[What needs to be done] Reproduce all of the data below without alteration; exclude every picture.

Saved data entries
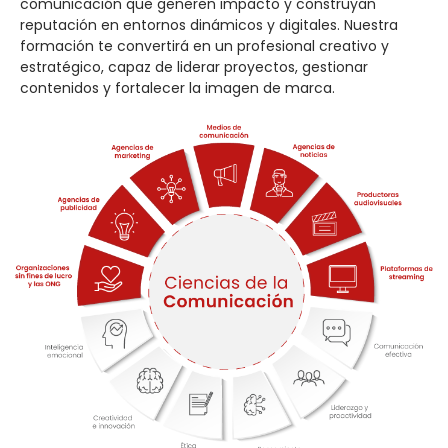
comunicación que generen impacto y construyan
reputación en entornos dinámicos y digitales. Nuestra
formación te convertirá en un profesional creativo y
estratégico, capaz de liderar proyectos, gestionar
contenidos y fortalecer la imagen de marca.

[Solution]
comunicación que generen impacto y construyan
reputación en entornos dinámicos y digitales. Nuestra
formación te convertirá en un profesional creativo y
estratégico, capaz de liderar proyectos, gestionar
contenidos y fortalecer la imagen de marca.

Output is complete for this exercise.